Area khusus adalah Pasar Gadang dan
Pasar Ambatjang.
Kampong
Kampong Moearo: suatu
perkampungan pertama dalam proses awal tumbuhnya kota [Kota Padang Kolonial. Berbeda dengan Kota (Negeri) Padang sebelum kedatangan Bangsa Eropa. Kawasan Muaro ialah kawasan tepian yang jauh dari penduduk utama Minangkabau yang tinggal lebih menjauh dari pantai atau tepian muara sungai]. Perkampungan ini awalnya
berada di sisi sungai tempat pada muara sungai Batang Arau. Dalam
perkembangannya di era VOC, pemukiman penduduk yang diduga migran orang-orang
Nias menjadi pusat VOC (kantor, gudang dan tangsi). Penduduk pribumi digantikan
oleh penduduk Eropa/Belanda. Sedangkan penduduk pribumi yang awalya dihuni oleh
orang-orang Nias [orang Nias bukan Pribumi Kota Padang. Pribumi Kota Padang ialah orang Minanangkabau] bergeser ke belakang yang kelak disebut Kampong Belakang
Tangsi. Moearo sebagai nama kampong menghilang tetapi nama Moearo tetap dikenal
tetapi sebagai area (orang-orang Eropa/Belanda).
Kampong Berok: Nama
kampong Berok diduga muncul sebagai nama kampong dimana penduduk yang awalnya
tinggal di Kampong Moeara tergusur dan mulai membangun kampong baru yang kemudian
dikenal sebagai Kampong Berok. Tentu saja pada saat pendirian kampong Berok itu
dulunya masih banyak ditemukan berok.
Kampong Nipah:[2] Nama Kampong Nipah diduga muncul sebagai nama kampong dimana penduduk yang awalnya sebagian
tinggal di Kampong Moeara tergusur dan mulai membangun kampong baru bersama
penduduk lainnya yang belakangan migrasi (terutama kota-kota pantai seperti
Pariaman, Tikoe dan Aijer Bangi yang kemudian dikenal sebagai Kampong Nipah.
Tentu saja pada saat pendirian kampong Nipah itu dulunya masih banyak ditemukan
pohon Nipah. Kampong Nipah berada sejajar di hulu sungai Batang Arau sedangkan
Kampong Berok berada sejajar di hilir sungai Batang
Rumah di Kota Padang, 1870 |
Kampong Nias: Kampung yang
terbentuk dari komunitas orang-orang (pulau) Nias.
Kampong Batoe: Kampung yang
terbentuk dari komunitas orang-orang (pulau) Batoe.

[DATA TERSEDIA]

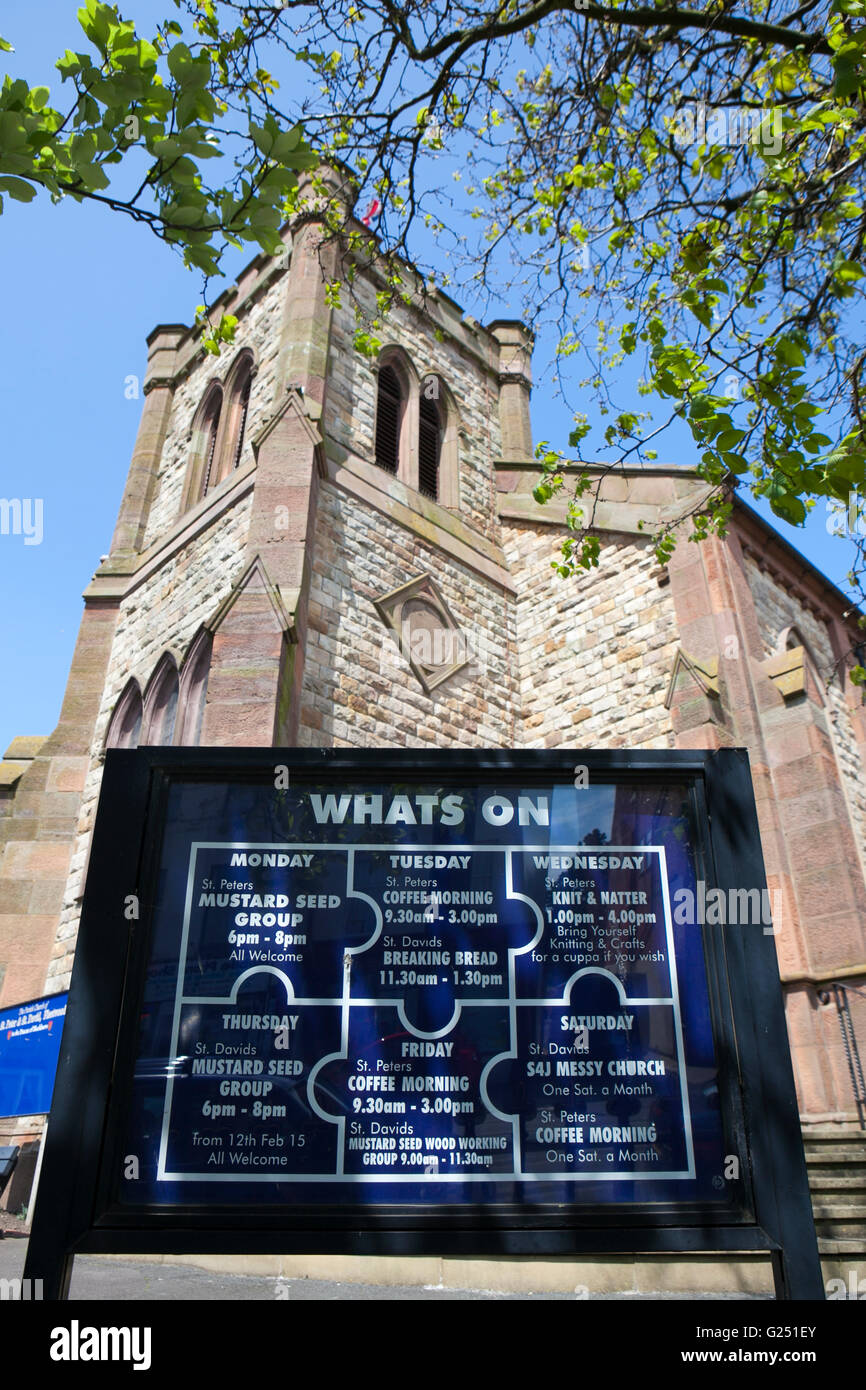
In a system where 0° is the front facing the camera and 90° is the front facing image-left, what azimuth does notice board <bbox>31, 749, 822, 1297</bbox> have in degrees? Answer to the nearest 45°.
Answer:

[TUGAS SINGKAT A]
Dalam teks tentang kampung-kampung di Kota Padang, pada era VOC permukiman penduduk di Kampong Moearo berubah menjadi apa?
[TUGAS SINGKAT B]
Sebutkan semua kampung yang diberi uraian tersendiri dalam teks tentang kampung-kampung di Kota Padang.
[TUGAS SINGKAT C]
Teruskan teks tentang kampung-kampung di Kota Padang itu mulai dari bagian terakhirnya.

[HASIL A]
Permukiman itu menjadi pusat VOC, yaitu kantor, gudang, dan tangsi.

[HASIL B]
Kampong Moearo, Kampong Berok, Kampong Nipah, Kampong Nias, Kampong Batoe

[HASIL C]
Kampong Tjino: Kampung yang
terbentuk dari komunitas orang-orang Cina. Sebagaimana diketahui dalam
laporan Dagh-Register di Batavia (1701) orang-orang Tionghoa sudah
teridentifikasi melakukan aktivitas perdagangan di Pantai Barat Sumatra bahkan
di pedalaman Angkola (yang berpusat di Malaka dan Singapoera).
Kampong Djawa: Kampung yang
terbentuk dari komunitas orang-orang Jawa yang diduga merupakan eks tentara
Belanda yang tidak kembali ke Jawa setelah habis masa tugas atau pension selama
perang atau selama damai di tangsi-tangsi (garnizoen) militer, Kampong Jawa
tidak hanya ditemukan di Padang, tetapi juga di Bukittinggi dan Padang
Sidempuan.
Kampong Tarandam: Kampung yang
kemungkinan merupakan lingkungan yang di sana-sini terdapat genangan air. Pada
saat banjir, tanah-tanah yang tinggi adakalanya terendam oleh air. Kampong
Tarandam boleh jadi nama lain dari Pulau Karam (atau sebaliknya).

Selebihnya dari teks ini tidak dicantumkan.